ASSIGNMENT → Retype, word for word, every line of the records below starting at the one that contains "middle tip: (731, 892)" and ending at the one that contains "thumb cmc: (1254, 1089)"; include both of those lines and nothing more.

DATASET EXCERPTS →

⟨

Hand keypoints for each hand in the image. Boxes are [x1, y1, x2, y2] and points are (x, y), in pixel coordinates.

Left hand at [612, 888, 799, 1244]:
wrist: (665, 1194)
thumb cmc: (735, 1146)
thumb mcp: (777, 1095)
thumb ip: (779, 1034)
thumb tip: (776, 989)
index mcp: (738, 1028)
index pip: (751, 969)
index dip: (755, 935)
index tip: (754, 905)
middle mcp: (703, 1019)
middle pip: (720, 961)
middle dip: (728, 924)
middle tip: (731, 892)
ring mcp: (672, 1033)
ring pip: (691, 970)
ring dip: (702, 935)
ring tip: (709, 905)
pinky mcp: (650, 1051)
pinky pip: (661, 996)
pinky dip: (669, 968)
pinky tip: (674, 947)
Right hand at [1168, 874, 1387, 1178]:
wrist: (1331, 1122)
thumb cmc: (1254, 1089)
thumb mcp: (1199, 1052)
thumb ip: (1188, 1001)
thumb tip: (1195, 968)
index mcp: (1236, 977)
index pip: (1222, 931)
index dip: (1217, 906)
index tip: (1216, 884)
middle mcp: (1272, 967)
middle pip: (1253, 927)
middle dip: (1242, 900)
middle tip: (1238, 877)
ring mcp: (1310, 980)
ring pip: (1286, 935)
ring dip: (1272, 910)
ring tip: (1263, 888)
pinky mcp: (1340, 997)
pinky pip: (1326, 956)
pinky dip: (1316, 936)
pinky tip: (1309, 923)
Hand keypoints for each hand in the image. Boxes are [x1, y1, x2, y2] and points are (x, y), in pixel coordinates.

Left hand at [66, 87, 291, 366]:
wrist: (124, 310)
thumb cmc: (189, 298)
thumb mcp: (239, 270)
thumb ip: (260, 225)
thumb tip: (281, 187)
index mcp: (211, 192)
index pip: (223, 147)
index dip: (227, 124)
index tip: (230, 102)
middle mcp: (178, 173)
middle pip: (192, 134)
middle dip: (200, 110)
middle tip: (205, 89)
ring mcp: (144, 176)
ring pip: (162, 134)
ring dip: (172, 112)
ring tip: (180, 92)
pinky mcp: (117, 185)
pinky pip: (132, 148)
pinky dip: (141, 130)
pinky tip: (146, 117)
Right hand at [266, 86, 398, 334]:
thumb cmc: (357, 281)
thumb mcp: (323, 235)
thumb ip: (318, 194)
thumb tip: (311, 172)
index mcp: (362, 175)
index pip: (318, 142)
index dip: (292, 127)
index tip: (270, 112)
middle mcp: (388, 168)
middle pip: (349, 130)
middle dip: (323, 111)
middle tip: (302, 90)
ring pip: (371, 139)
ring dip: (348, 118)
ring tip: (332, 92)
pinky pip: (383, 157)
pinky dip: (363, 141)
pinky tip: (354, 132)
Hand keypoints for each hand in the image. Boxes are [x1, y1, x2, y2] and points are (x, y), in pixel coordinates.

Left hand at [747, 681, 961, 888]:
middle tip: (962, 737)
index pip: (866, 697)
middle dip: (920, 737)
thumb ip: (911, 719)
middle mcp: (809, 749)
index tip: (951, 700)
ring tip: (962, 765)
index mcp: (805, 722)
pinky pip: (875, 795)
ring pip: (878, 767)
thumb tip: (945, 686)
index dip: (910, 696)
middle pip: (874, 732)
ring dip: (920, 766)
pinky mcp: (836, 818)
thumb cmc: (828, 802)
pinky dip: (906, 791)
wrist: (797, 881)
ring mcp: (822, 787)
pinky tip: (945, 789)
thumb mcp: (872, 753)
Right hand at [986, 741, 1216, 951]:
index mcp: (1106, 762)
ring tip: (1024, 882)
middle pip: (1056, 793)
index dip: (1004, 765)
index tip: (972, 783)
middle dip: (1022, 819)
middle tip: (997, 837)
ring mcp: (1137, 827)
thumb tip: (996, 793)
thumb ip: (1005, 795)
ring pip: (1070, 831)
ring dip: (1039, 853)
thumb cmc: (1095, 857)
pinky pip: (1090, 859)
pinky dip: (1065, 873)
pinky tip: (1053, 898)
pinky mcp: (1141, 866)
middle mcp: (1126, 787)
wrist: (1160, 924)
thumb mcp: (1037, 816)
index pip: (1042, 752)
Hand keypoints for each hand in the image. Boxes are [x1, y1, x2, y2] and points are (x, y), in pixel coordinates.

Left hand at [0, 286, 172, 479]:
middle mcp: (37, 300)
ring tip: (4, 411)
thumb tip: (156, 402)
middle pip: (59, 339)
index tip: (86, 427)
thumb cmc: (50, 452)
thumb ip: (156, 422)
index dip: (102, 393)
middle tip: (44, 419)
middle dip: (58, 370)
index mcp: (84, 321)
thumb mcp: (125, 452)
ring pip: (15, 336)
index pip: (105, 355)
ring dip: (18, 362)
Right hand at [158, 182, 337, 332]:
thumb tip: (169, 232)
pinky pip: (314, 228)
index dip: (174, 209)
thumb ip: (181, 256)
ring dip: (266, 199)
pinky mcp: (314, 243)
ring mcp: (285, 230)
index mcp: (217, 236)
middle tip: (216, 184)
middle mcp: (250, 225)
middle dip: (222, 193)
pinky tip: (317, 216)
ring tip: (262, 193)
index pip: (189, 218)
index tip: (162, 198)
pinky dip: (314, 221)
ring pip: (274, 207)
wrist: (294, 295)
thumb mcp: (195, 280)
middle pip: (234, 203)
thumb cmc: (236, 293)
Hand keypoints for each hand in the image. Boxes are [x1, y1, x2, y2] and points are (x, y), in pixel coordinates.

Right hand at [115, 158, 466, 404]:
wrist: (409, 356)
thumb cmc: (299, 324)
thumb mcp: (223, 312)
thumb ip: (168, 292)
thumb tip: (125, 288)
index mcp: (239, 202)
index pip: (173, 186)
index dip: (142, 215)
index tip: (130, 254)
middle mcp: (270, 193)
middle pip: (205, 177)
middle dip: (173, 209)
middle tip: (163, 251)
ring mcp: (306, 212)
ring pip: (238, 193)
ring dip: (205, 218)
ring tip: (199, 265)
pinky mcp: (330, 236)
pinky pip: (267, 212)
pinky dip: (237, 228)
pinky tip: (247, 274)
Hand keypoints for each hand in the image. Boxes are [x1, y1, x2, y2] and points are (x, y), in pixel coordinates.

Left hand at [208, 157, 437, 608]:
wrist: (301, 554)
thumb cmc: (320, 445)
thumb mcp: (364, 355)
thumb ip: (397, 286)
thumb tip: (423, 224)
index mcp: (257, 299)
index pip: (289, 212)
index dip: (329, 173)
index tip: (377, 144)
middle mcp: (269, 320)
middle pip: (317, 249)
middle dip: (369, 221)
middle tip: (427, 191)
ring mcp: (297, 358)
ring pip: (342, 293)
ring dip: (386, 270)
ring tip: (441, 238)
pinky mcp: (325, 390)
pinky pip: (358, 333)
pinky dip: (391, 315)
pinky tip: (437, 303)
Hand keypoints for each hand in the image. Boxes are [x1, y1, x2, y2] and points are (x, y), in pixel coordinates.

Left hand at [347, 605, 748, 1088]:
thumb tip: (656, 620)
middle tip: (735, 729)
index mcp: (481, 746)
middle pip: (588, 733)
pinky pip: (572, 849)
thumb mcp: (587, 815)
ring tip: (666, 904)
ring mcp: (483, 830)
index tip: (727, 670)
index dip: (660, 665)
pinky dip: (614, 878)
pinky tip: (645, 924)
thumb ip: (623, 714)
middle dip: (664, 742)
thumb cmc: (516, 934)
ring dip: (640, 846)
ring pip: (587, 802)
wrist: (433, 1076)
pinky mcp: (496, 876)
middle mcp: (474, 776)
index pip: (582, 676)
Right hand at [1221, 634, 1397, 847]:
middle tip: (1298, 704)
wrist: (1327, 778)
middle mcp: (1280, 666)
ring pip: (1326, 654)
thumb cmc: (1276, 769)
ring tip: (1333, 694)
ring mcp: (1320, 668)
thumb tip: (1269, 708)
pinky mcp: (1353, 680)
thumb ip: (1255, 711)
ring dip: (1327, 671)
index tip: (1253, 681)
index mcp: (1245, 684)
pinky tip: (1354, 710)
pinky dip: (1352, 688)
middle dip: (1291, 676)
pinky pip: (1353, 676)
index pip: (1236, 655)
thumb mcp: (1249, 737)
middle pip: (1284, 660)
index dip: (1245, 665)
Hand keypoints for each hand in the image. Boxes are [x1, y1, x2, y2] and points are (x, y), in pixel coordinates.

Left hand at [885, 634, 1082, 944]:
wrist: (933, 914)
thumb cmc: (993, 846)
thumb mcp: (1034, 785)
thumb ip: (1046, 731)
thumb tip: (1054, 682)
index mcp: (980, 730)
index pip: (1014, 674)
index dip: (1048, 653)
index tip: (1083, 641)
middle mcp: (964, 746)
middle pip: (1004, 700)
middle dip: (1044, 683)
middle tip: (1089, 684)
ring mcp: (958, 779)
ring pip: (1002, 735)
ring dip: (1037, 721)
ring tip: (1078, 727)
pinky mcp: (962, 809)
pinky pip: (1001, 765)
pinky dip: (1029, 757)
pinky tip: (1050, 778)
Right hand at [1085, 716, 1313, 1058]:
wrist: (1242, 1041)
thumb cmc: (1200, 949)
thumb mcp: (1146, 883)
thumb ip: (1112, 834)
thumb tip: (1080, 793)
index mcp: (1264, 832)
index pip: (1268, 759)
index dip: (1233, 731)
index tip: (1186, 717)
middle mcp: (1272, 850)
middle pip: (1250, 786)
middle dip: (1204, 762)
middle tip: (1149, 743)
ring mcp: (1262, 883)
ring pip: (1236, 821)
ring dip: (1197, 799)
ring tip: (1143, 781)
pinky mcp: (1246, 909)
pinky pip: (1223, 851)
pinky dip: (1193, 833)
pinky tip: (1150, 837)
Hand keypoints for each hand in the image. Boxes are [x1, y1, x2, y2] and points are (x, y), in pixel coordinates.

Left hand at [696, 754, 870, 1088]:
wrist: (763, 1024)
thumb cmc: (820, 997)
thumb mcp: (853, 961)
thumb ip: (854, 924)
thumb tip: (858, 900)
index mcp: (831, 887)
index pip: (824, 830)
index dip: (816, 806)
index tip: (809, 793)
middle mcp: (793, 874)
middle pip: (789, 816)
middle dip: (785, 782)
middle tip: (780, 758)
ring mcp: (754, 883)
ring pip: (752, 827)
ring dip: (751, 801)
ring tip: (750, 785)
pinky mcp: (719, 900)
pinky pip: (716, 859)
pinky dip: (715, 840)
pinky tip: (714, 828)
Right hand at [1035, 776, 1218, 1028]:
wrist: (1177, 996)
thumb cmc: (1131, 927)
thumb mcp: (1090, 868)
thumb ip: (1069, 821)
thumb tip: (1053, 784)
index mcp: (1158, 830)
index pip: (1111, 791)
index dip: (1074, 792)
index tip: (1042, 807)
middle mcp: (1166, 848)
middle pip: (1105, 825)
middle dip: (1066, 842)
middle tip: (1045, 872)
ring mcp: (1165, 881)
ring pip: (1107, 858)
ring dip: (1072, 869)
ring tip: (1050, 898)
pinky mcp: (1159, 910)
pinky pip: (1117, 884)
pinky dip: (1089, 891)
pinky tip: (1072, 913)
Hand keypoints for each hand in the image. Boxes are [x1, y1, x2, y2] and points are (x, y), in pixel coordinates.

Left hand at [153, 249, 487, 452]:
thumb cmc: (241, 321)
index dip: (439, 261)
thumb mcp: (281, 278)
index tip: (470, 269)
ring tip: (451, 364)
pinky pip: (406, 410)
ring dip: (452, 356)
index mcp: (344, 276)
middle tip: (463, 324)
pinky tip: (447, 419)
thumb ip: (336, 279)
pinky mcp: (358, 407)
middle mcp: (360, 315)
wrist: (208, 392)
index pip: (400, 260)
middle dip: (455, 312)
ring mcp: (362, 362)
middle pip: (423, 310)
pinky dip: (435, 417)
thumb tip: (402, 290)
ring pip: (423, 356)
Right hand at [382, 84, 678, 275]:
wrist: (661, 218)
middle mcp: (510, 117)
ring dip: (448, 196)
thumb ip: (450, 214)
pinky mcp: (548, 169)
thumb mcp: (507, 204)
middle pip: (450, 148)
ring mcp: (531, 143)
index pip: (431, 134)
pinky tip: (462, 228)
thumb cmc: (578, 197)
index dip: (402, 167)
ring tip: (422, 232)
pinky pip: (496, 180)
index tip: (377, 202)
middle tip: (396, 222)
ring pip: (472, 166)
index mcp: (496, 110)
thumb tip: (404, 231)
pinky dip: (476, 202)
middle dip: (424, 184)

⟩

TASK RESPONSE →
middle tip: (731, 892)
ring mcp: (672, 1033)
ring pip: (691, 970)
ring dip: (702, 935)
ring tip: (709, 905)
pinky mcp: (650, 1051)
pinky pip: (661, 996)
pinky dip: (669, 968)
pinky tip: (674, 947)
Right hand at [1168, 874, 1387, 1178]:
wrist: (1331, 1122)
thumb cmc: (1254, 1089)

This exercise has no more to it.